JMC: I’m a Florida State alumnus, so you know I have to ask a question pertaining to every former Seminole. Safety Michael Boulware’s numbers are down across the board this season, but is there more to his game than just the statistical performance?
DF: This was Boulware’s most challenging season, no question about it. He was benched as the starting strong safety after six games because he was giving up too many big plays over the top. What Mike Holmgren intimated at the time was that Boulware’s instincts as a linebacker (his position in college, as I’m sure you know) sometimes work against him – he will sell out to the run in pretty obvious passing situations. He spent eight games as a reserve player, mostly on special teams, To his great credit, he did everything asked of him, worked harder than ever before, and regained his starting job in time for the Christmas Eve game against the San Diego Chargers.
It will be interesting to see how Boulware responds to this season when the 2007 campaign rolls around. That will be his crucial fourth season – the one before free agency for most players.
JMC: Seattle seems to be signing cornerbacks off the street after the injuries to starters Marcus Trufant and Kelly Herndon, yet Dallas still didn’t throw the ball particularly well last weekend? What was the key to protecting that weakness?
DF: The primary keys were two – first, Tony Romo wasn’t exactly Mr. Accurate. He kept missing open plays with weird angles, throwing inexplicably at the feet of his receivers at the slightest hint of pressure.
Second, defensive coordinator John Marshall implemented a brilliant defensive gameplan, resisting the temptation to blitz his linebackers and dropping the mid-level defenders into coverage to help his inexperienced secondary. Because the front four was able to get consistent pressure in this game, the plan worked. Romo often found his checkdowns covered when pressure came, and he seemed to have difficulty backing out of his first reads. This is a common theme among first-year starters – I’m sure it’s a factor for Grossman when he struggles, and something Romo will have to overcome to reach his great potential.
JMC: Bottom line … what is going to be different about this matchup than Week 4, when the Bears pounded the Seahawks 37-6 before a prime time audience at Soldier Field? Seattle is healthier and Chicago is more beat up, but what more do you see?
DF: First, Alexander and Stevens are back, and their most effective selves would provide major differences to the Seahawks’ offensive gameplan. Alexander carried the ball 26 times per game through the end of the regular season after returning from injury, and his ability to help Seattle control the ball will pay great dividends if he’s able to do it against a Chicago defense still adjusting to the loss of Tommie Harris. Stevens’ recent hot streak has been well documented – let’s just hope he can keep it up.
The offensive line that was demolished against the Bears last time has a bit more continuity, and while nobody would mistake them for the great 2005 line, it’s not what the Bears faced last time.

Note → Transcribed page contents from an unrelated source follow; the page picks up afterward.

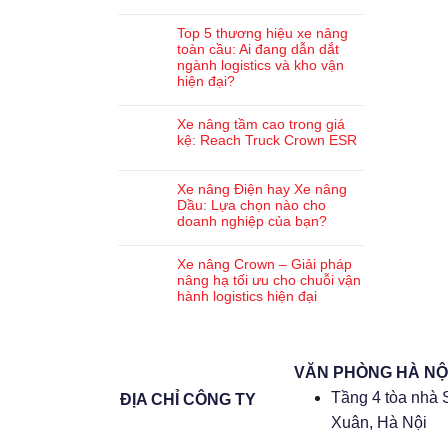
Top 5 thương hiệu xe nâng
toàn cầu: Ai đang dẫn dắt
ngành logistics và kho vận
hiện đại?
Xe nâng tầm cao trong giá
kệ: Reach Truck Crown ESR
Xe nâng Điện hay Xe nâng
Dầu: Lựa chọn nào cho
doanh nghiệp của bạn?
Xe nâng Crown – Giải pháp
nâng hạ tối ưu cho chuỗi vận
hành logistics hiện đại
VĂN PHÒNG HÀ NỘ
Tầng 4 tòa nhà 
ĐỊA CHỈ CÔNG TY
Xuân, Hà Nội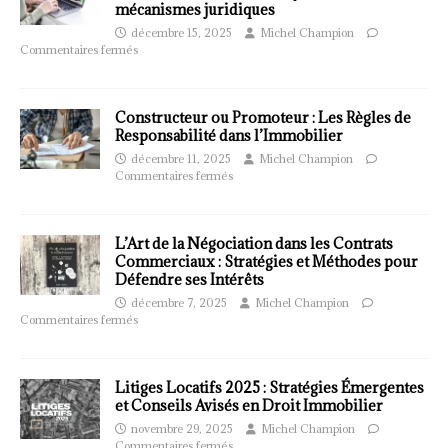
mécanismes juridiques
décembre 15, 2025
Michel Champion
Commentaires fermés
Constructeur ou Promoteur : Les Règles de
Responsabilité dans l’Immobilier
décembre 11, 2025
Michel Champion
Commentaires fermés
L’Art de la Négociation dans les Contrats
Commerciaux : Stratégies et Méthodes pour
Défendre ses Intérêts
décembre 7, 2025
Michel Champion
Commentaires fermés
Litiges Locatifs 2025 : Stratégies Émergentes
et Conseils Avisés en Droit Immobilier
novembre 29, 2025
Michel Champion
Commentaires fermés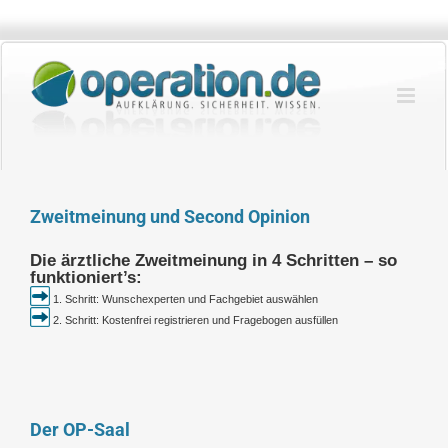
Zum
Inhalt
springen
Zweitmeinung und Second Opinion
Die ärztliche Zweitmeinung in 4 Schritten – so
funktioniert’s:
1. Schritt: Wunschexperten und Fachgebiet auswählen
2. Schritt: Kostenfrei registrieren und Fragebogen ausfüllen
Der OP-Saal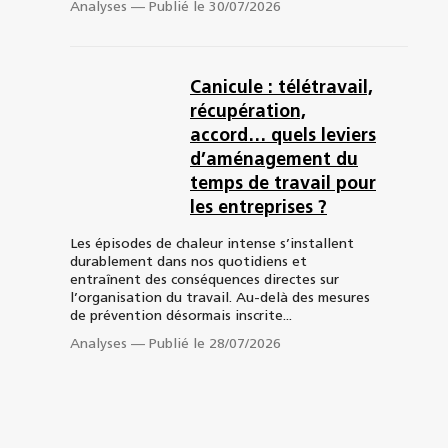
Analyses
—
Publié le 30/07/2026
Canicule : télétravail,
récupération,
accord… quels leviers
d’aménagement du
temps de travail pour
les entreprises ?
Les épisodes de chaleur intense s’installent
durablement dans nos quotidiens et
entraînent des conséquences directes sur
l’organisation du travail. Au-delà des mesures
de prévention désormais inscrite...
Analyses
—
Publié le 28/07/2026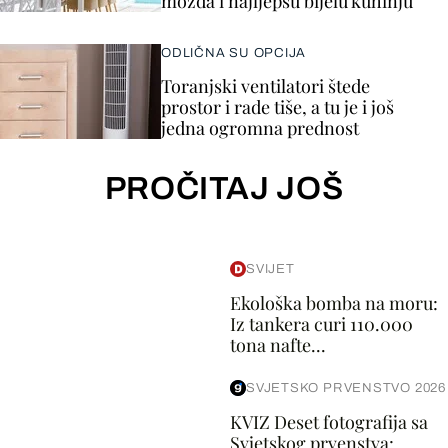
možda i najljepšu bijelu kuhinju
ODLIČNA SU OPCIJA
Toranjski ventilatori štede
prostor i rade tiše, a tu je i još
jedna ogromna prednost
PROČITAJ JOŠ
SVIJET
Ekološka bomba na moru:
Iz tankera curi 110.000
tona nafte...
SVJETSKO PRVENSTVO 2026
KVIZ Deset fotografija sa
Svjetskog prvenstva: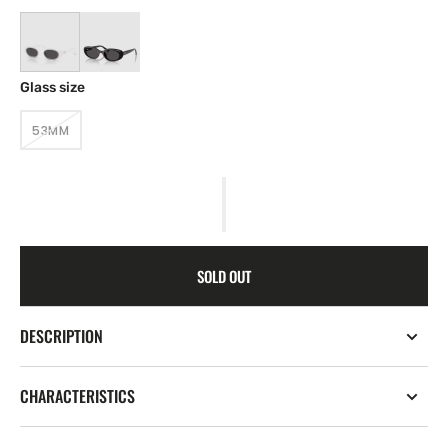
Glass size
53MM
VARIANT
SOLD
OUT
OR
UNAVAILABLE
SOLD OUT
DESCRIPTION
CHARACTERISTICS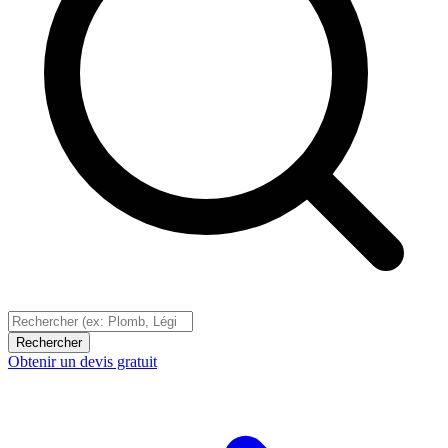
Rechercher
Obtenir un devis gratuit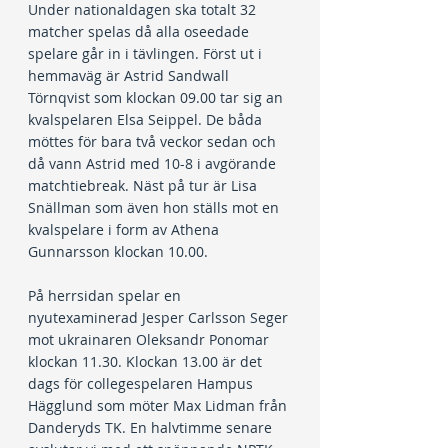
Under nationaldagen ska totalt 32 
matcher spelas då alla oseedade 
spelare går in i tävlingen. Först ut i 
hemmaväg är Astrid Sandwall 
Törnqvist som klockan 09.00 tar sig an 
kvalspelaren Elsa Seippel. De båda 
möttes för bara två veckor sedan och 
då vann Astrid med 10-8 i avgörande 
matchtiebreak. Näst på tur är Lisa 
Snällman som även hon ställs mot en 
kvalspelare i form av Athena 
Gunnarsson klockan 10.00.
På herrsidan spelar en 
nyutexaminerad Jesper Carlsson Seger 
mot ukrainaren Oleksandr Ponomar 
klockan 11.30. Klockan 13.00 är det 
dags för collegespelaren Hampus 
Hägglund som möter Max Lidman från 
Danderyds TK. En halvtimme senare 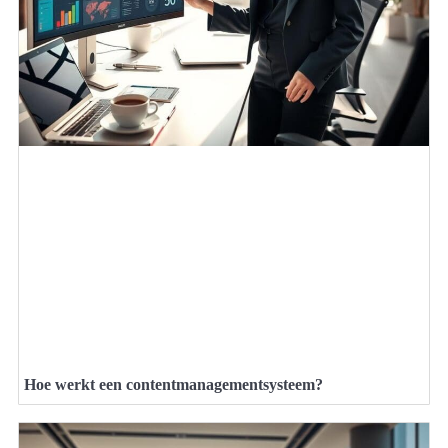
Hoe werkt een contentmanagementsysteem?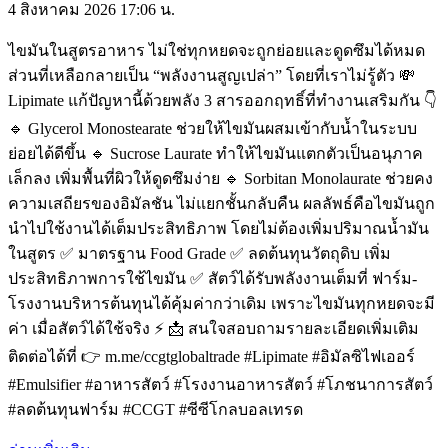
4 สิงหาคม 2026
17:06 น.
ไขมันในสูตรอาหาร ไม่ใช่ทุกหยดจะถูกย่อยและดูดซึมได้หมด
ส่วนที่เหลือกลายเป็น “พลังงานสูญเปล่า” โดยที่เราไม่รู้ตัว 💸
Lipimate แก้ปัญหานี้ด้วยพลัง 3 สารออกฤทธิ์ที่ทำงานเสริมกัน 👇
🔹 Glycerol Monostearate ช่วยให้ไขมันผสมเข้ากับน้ำในระบบ
ย่อยได้ดีขึ้น 🔹 Sucrose Laurate ทำให้ไขมันแตกตัวเป็นอนุภาค
เล็กลง เพิ่มพื้นที่ผิวให้ดูดซึมง่าย 🔹 Sorbitan Monolaurate ช่วยคง
ความเสถียรของอิมัลชัน ไม่แยกชั้นกลับคืน ผลลัพธ์คือไขมันถูก
นำไปใช้งานได้เต็มประสิทธิภาพ โดยไม่ต้องเพิ่มปริมาณน้ำมัน
ในสูตร ✅ มาตรฐาน Food Grade ✅ ลดต้นทุนวัตถุดิบ เพิ่ม
ประสิทธิภาพการใช้ไขมัน ✅ สัตว์ได้รับพลังงานเต็มที่ ฟาร์ม-
โรงงานบริหารต้นทุนได้คุ้มค่ากว่าเดิม เพราะไขมันทุกหยดจะมี
ค่า เมื่อสัตว์ได้ใช้จริง ⚡ 📩 สนใจสอบถามรายละเอียดเพิ่มเติม
ติดต่อได้ที่ 👉 m.me/ccgtglobaltrade #Lipimate #อิมัลซิไฟเออร์
#Emulsifier #อาหารสัตว์ #โรงงานอาหารสัตว์ #โภชนาการสัตว์
#ลดต้นทุนฟาร์ม #CCGT #ซีซีโกลบอลเทรด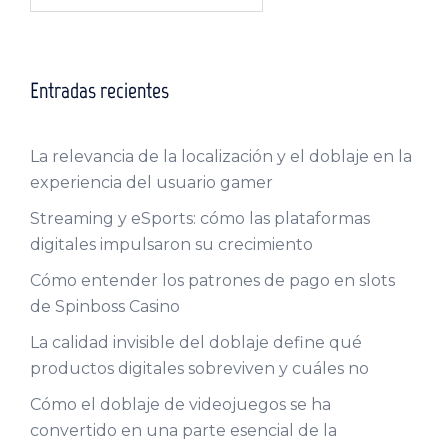
Entradas recientes
La relevancia de la localización y el doblaje en la
experiencia del usuario gamer
Streaming y eSports: cómo las plataformas
digitales impulsaron su crecimiento
Cómo entender los patrones de pago en slots
de Spinboss Casino
La calidad invisible del doblaje define qué
productos digitales sobreviven y cuáles no
Cómo el doblaje de videojuegos se ha
convertido en una parte esencial de la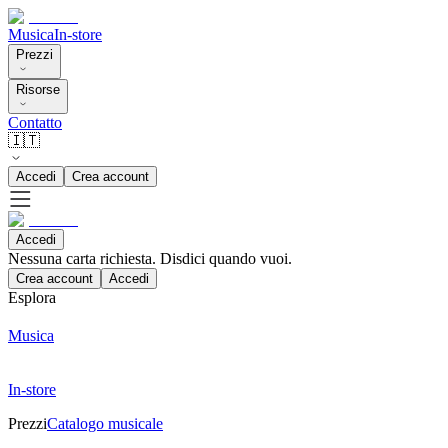
Musica
In-store
Prezzi
Risorse
Contatto
🇮🇹
Accedi
Crea account
Accedi
Nessuna carta richiesta. Disdici quando vuoi.
Crea account
Accedi
Esplora
Musica
In-store
Prezzi
Catalogo musicale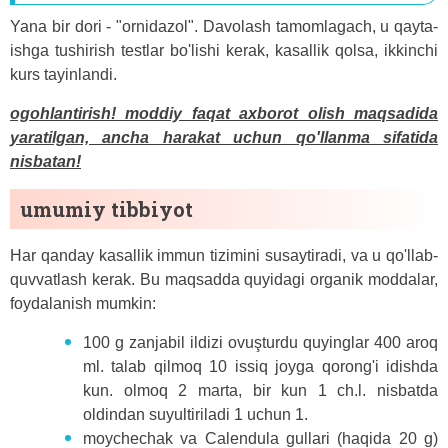
Yana bir dori - "ornidazol". Davolash tamomlagach, u qayta-
ishga tushirish testlar bo'lishi kerak, kasallik qolsa, ikkinchi
kurs tayinlandi.
ogohlantirish! moddiy faqat axborot olish maqsadida
yaratilgan, ancha harakat uchun qo'llanma sifatida
nisbatan!
umumiy tibbiyot
Har qanday kasallik immun tizimini susaytiradi, va u qo'llab-
quvvatlash kerak. Bu maqsadda quyidagi organik moddalar,
foydalanish mumkin:
100 g zanjabil ildizi ovuşturdu quyinglar 400 aroq
ml. talab qilmoq 10 issiq joyga qorong'i idishda
kun. olmoq 2 marta, bir kun 1 ch.l. nisbatda
oldindan suyultiriladi 1 uchun 1.
moychechak va Calendula gullari (haqida 20 g)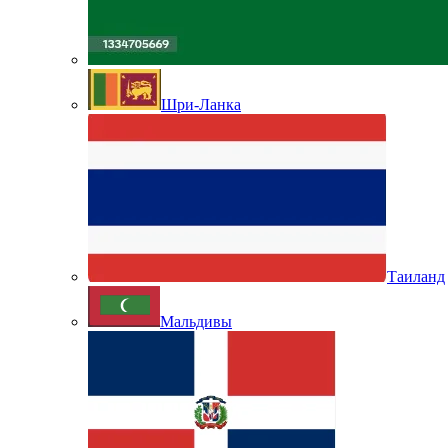
Шри-Ланка
Таиланд
Мальдивы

There’s also the team Seattle’s playing. The defense has slipped, and Rex Grossman isn’t the player he was last time. He authored two of the worst quarterback performances in recent memory in December, and his comment that the New Year’s holiday may have affected his ability to concentrate was ill-advised to say the least. If Seattle can exploit a still-great defense with a couple of recent weaknesses, and make Lovie Smith pay for not giving Brian Griese more reps earlier in the season, they might just be able to pull off the upset.